> [DIRECTIONS]:
(a) Reproduce the part of the HiveManager setup excerpt that opens with the words containing "Besides HiveManager and" and closes with "on page 63.)".
(b) In the HiveManager setup excerpt, what connector must the serial cable terminate with on the HiveManager end?

Note: HiveManager has two Ethernet interfaces—MGT and LAN. You can put just the MGT interface on the
network and use it for all types of traffic, or you can use both interfaces—which must be in different
subnets—and separate HiveManager management traffic (MGT) from HiveAP management traffic (LAN).
Besides HiveManager and your management system, you need two or three Ethernet cables and a serial cable (or
"null modem"). The Ethernet cables can be standard cat3, cat5, cat5e, or cat6 cables with T568A or T568B
terminations and RJ-45 connectors. The serial cable must comply with the RS-232 standard and terminate on the
HiveManager end with a female DB-9 connector. (For more details, see "Ethernet and Console Ports" on page 63.)
The GUI requirements for the management system are as follows:
•
Minimum screen resolution of 1024 x 768 pixels
•
Standard browser—Aerohive recommends Internet Explorer v7.0 or Mozilla Firefox v2.0.0 or later—with Flash
v9.0 or later, which is required for viewing charts with dynamically updated HiveAP alarms and wireless client
data
Your management system also needs a VT100 terminal emulation program, such as Tera Term Pro© (a free terminal
emulator) or Hilgraeve Hyperterminal® (provided with Windows® operating systems).
Changing Network Settings
To connect HiveManager to the network, you must first set the IP address/netmask of its MGT interface so that it is
in the subnet to which you plan to cable it. To do this, you can use the startup wizard that is available through the
console port.

> [LISTED RECORDS]:
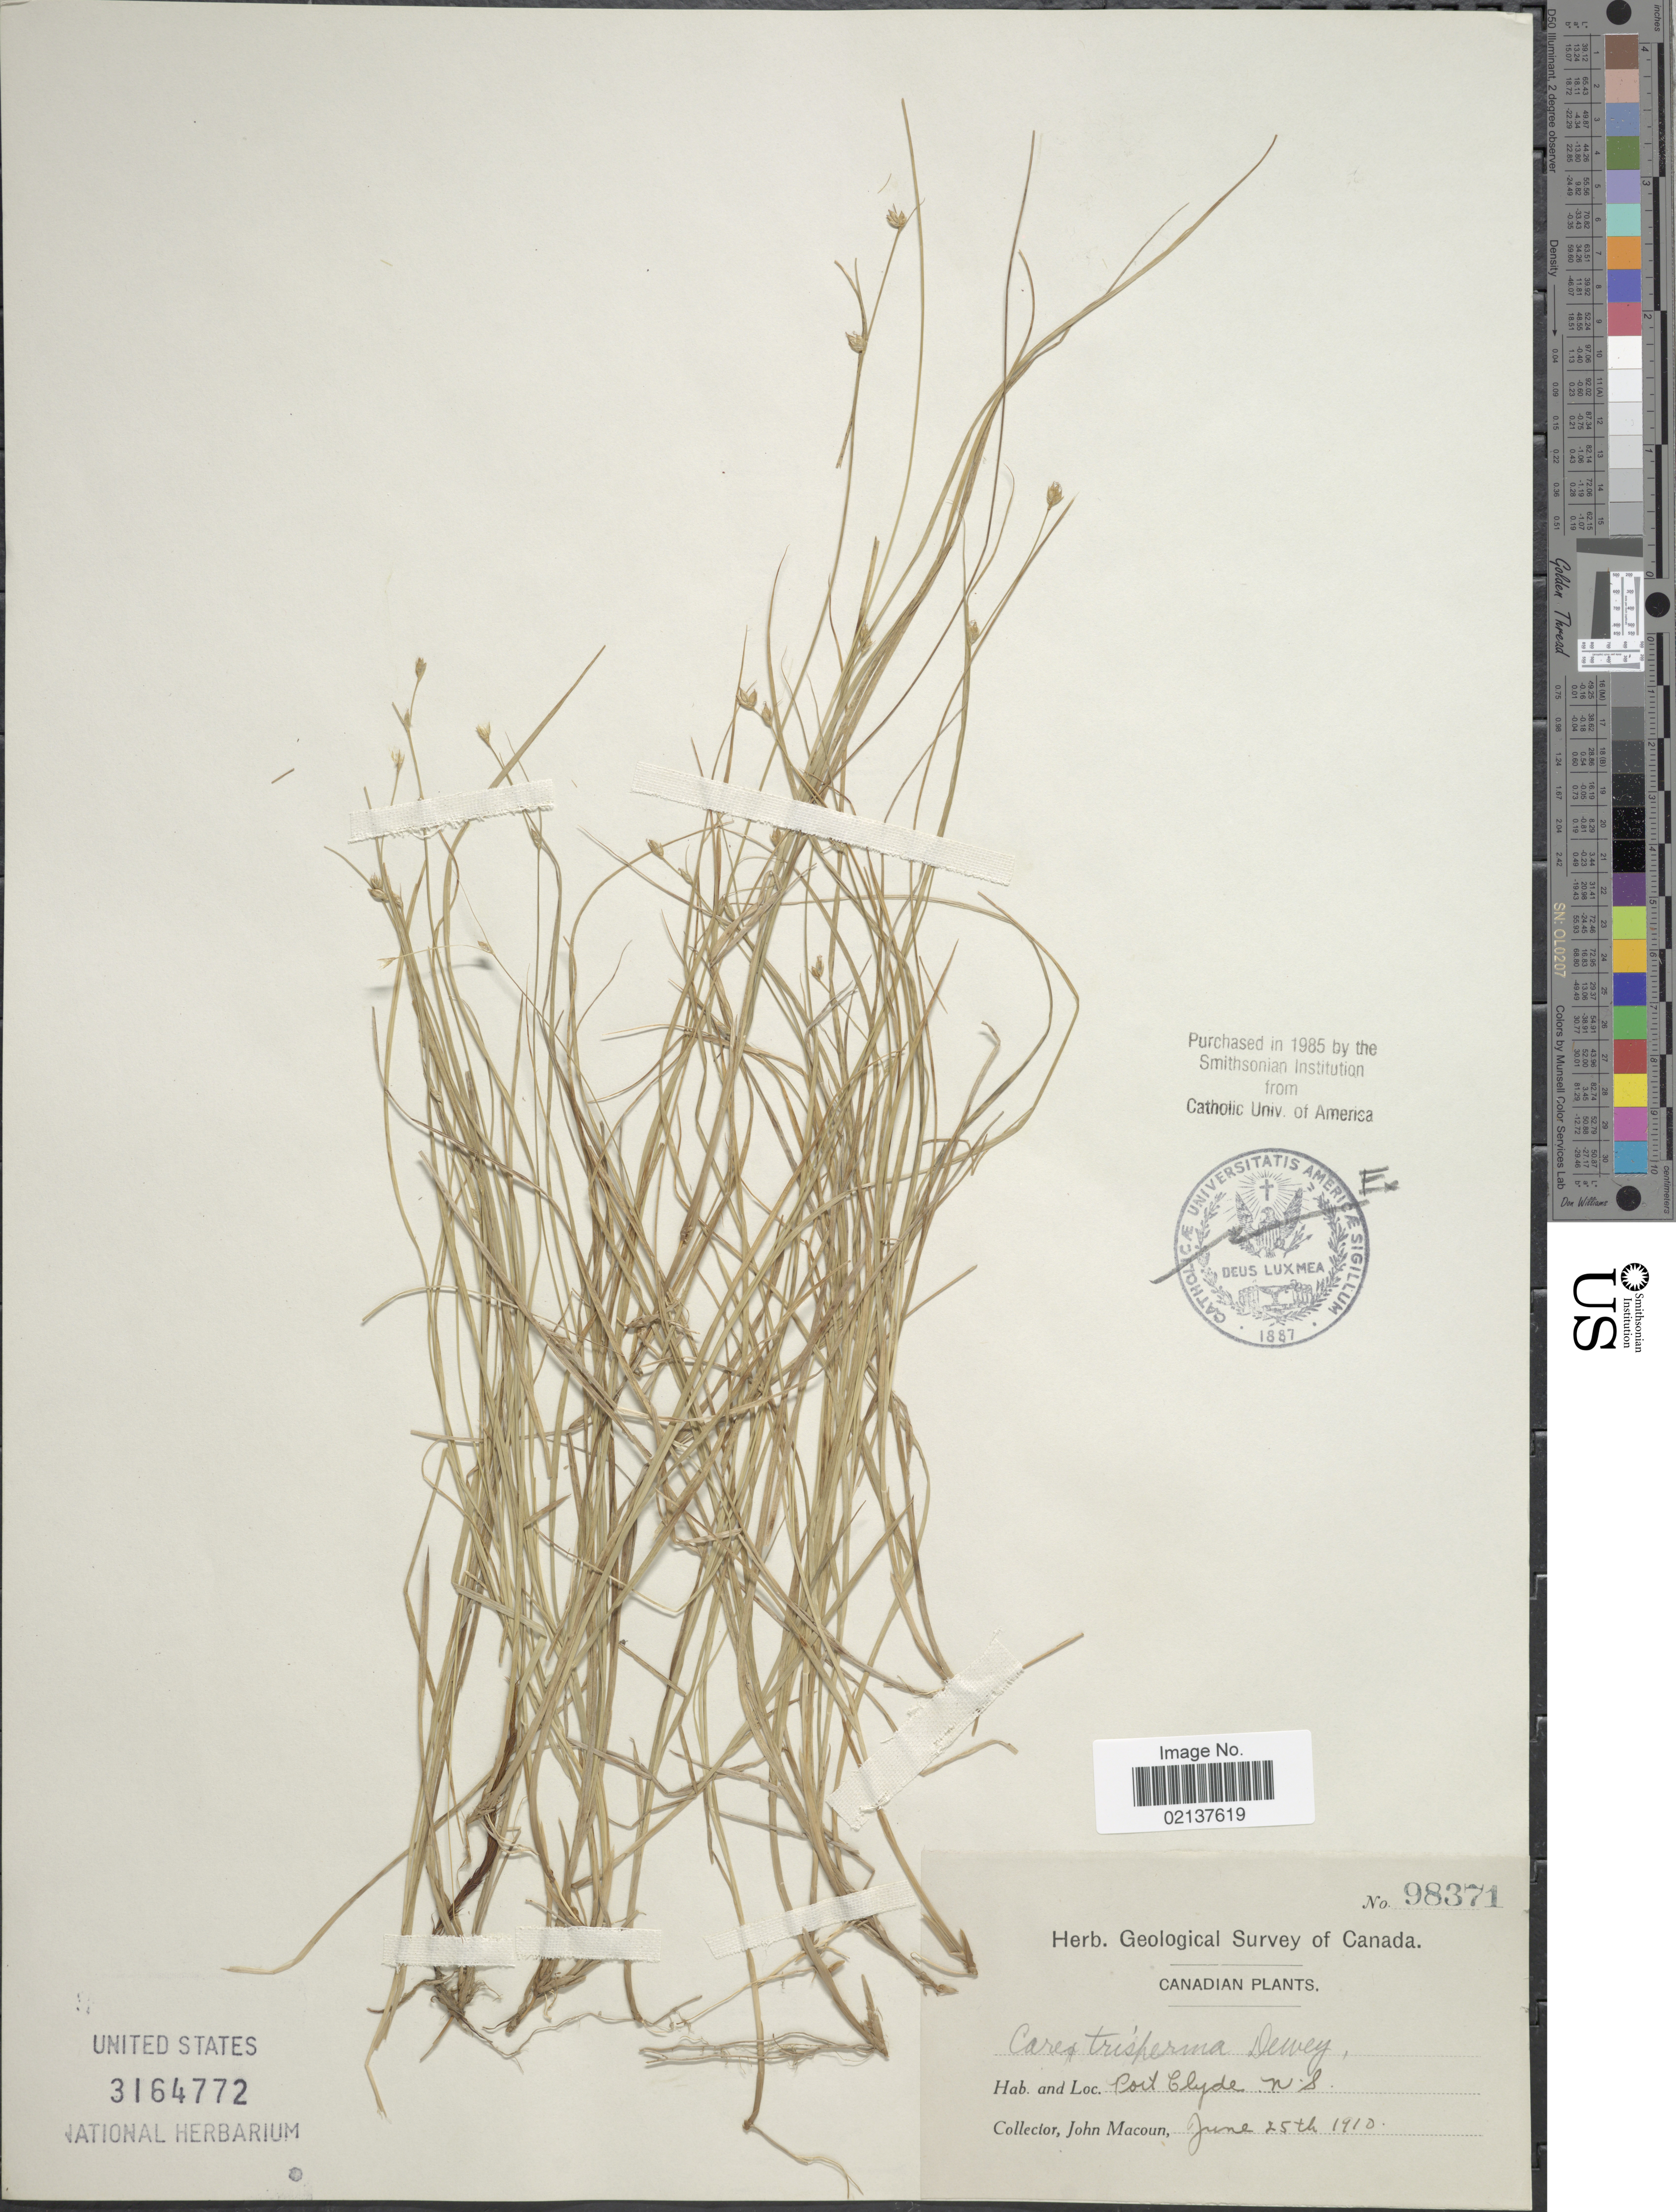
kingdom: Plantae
--
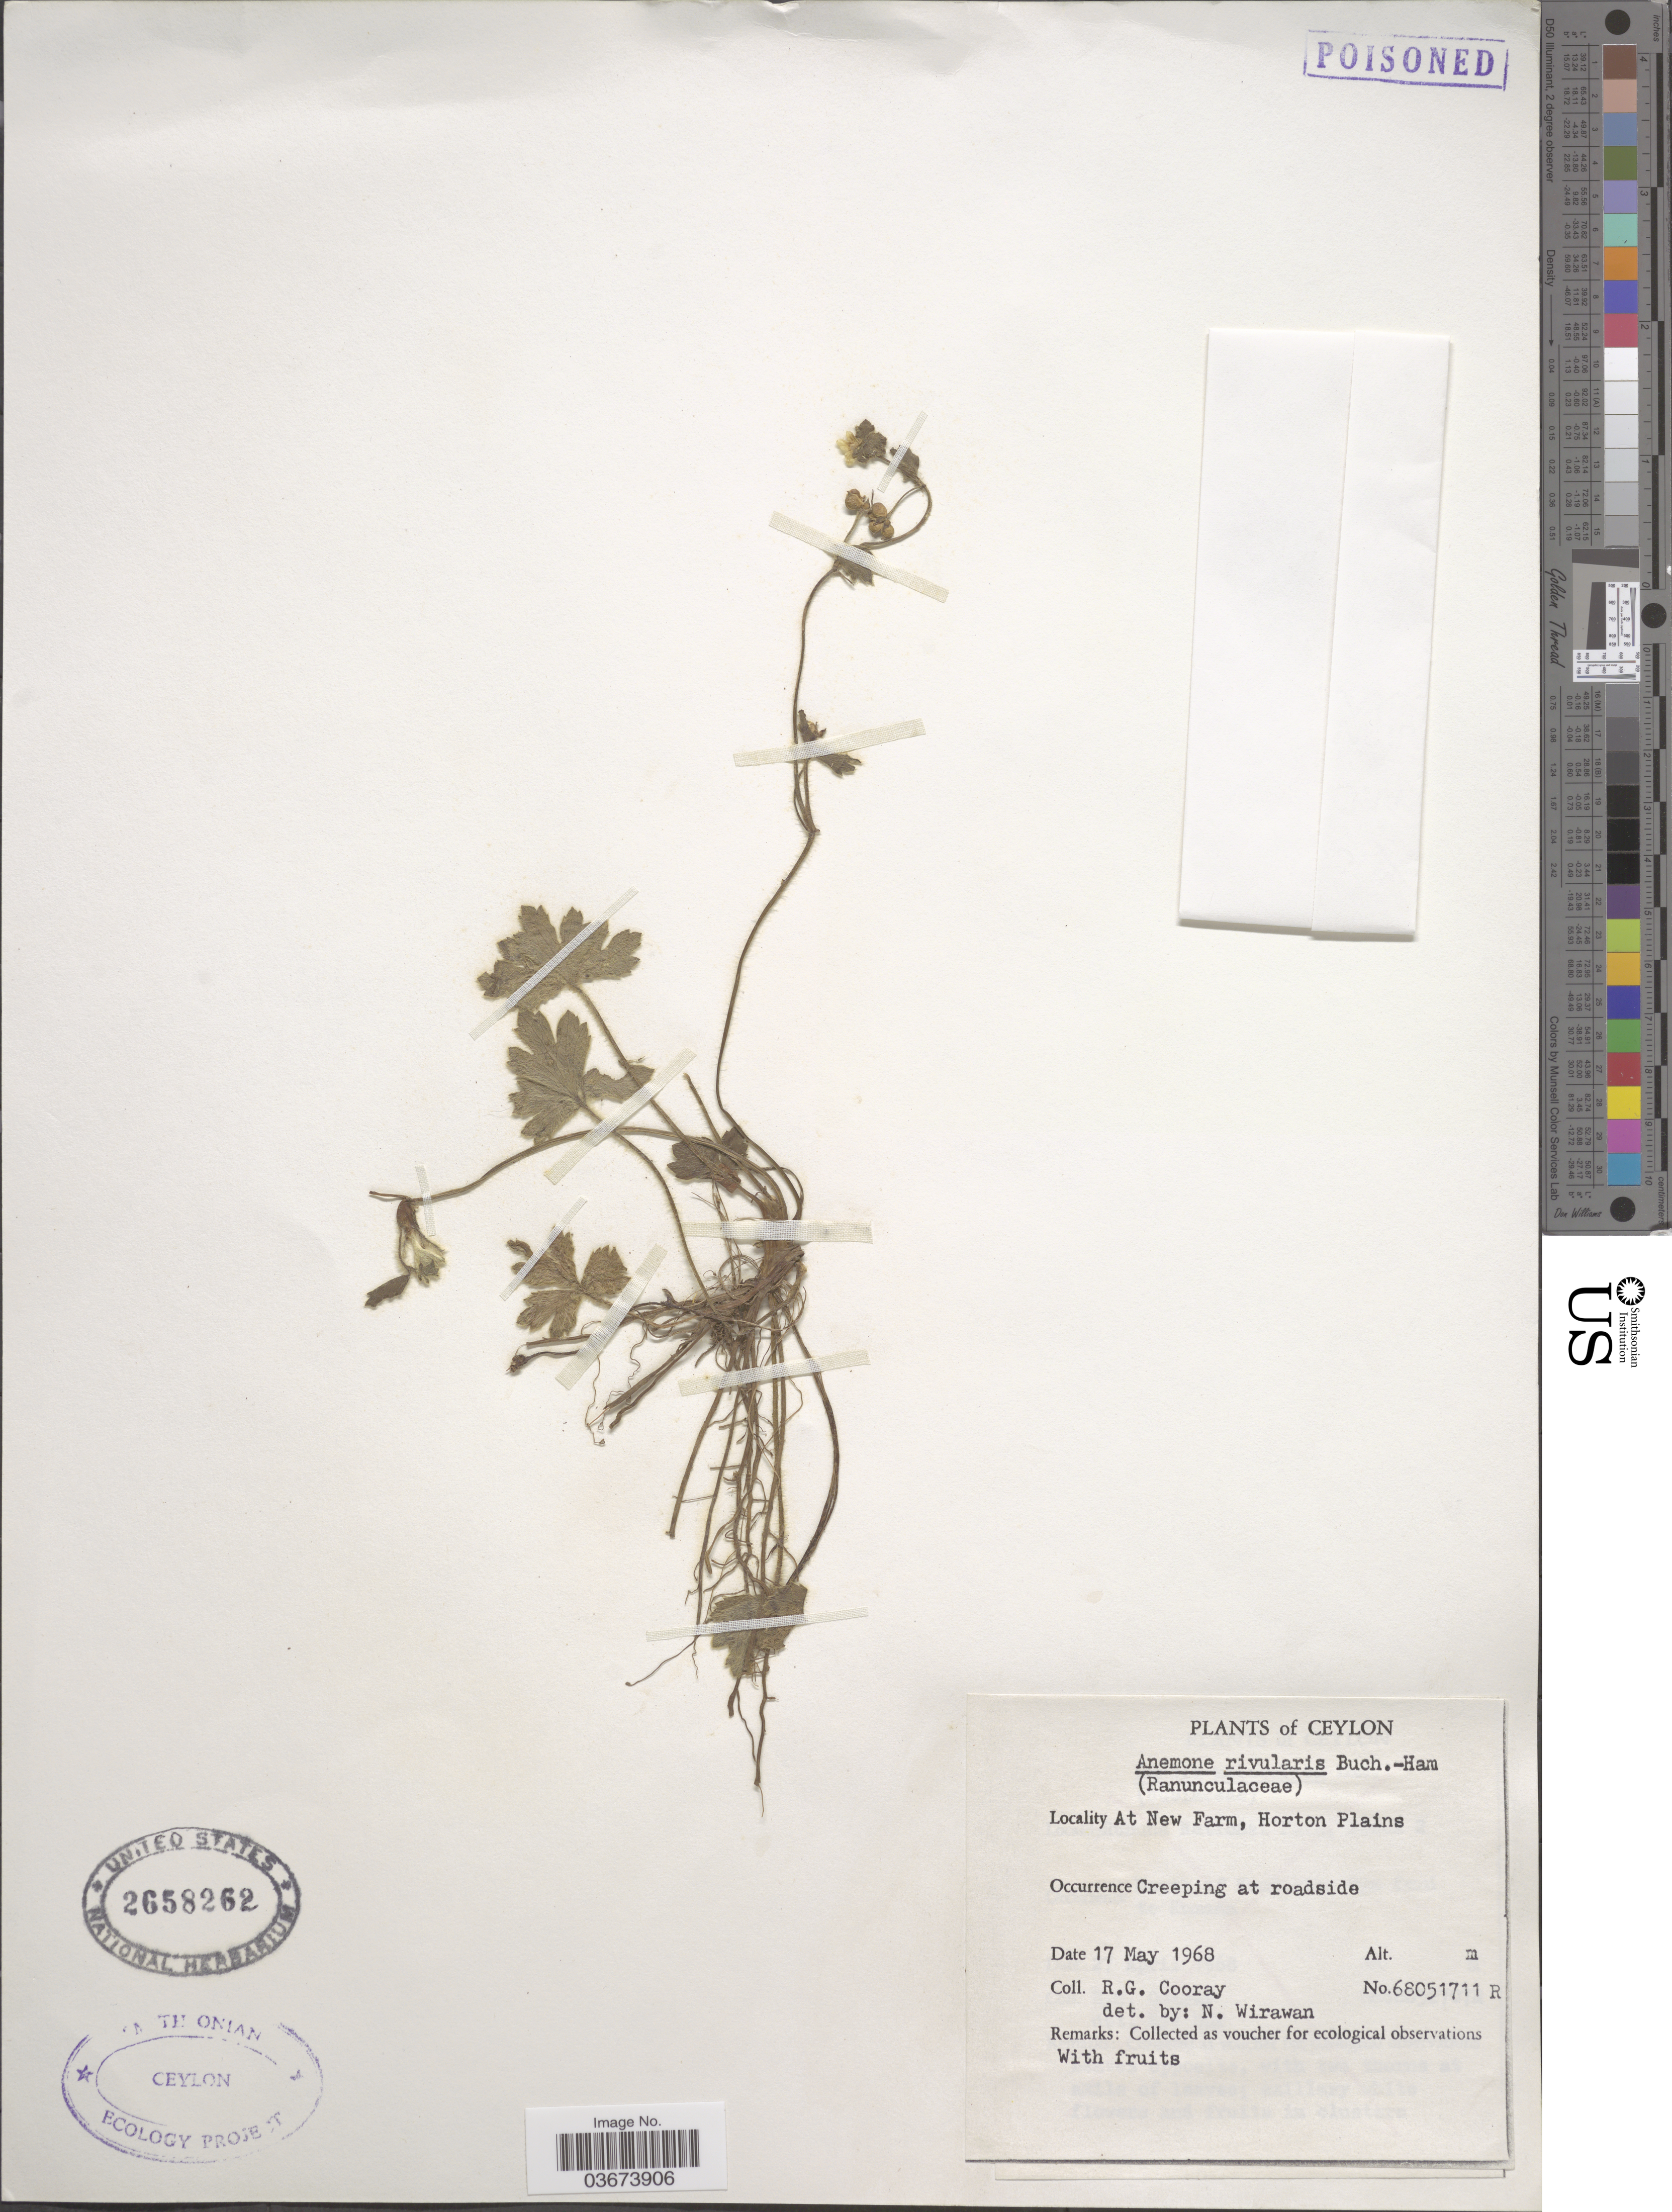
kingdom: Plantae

> [RESULTS BY TASK]:
(a)
Besides HiveManager and your management system, you need two or three Ethernet cables and a serial cable (or
"null modem"). The Ethernet cables can be standard cat3, cat5, cat5e, or cat6 cables with T568A or T568B
terminations and RJ-45 connectors. The serial cable must comply with the RS-232 standard and terminate on the
HiveManager end with a female DB-9 connector. (For more details, see "Ethernet and Console Ports" on page 63.)

(b) A female DB-9 connector.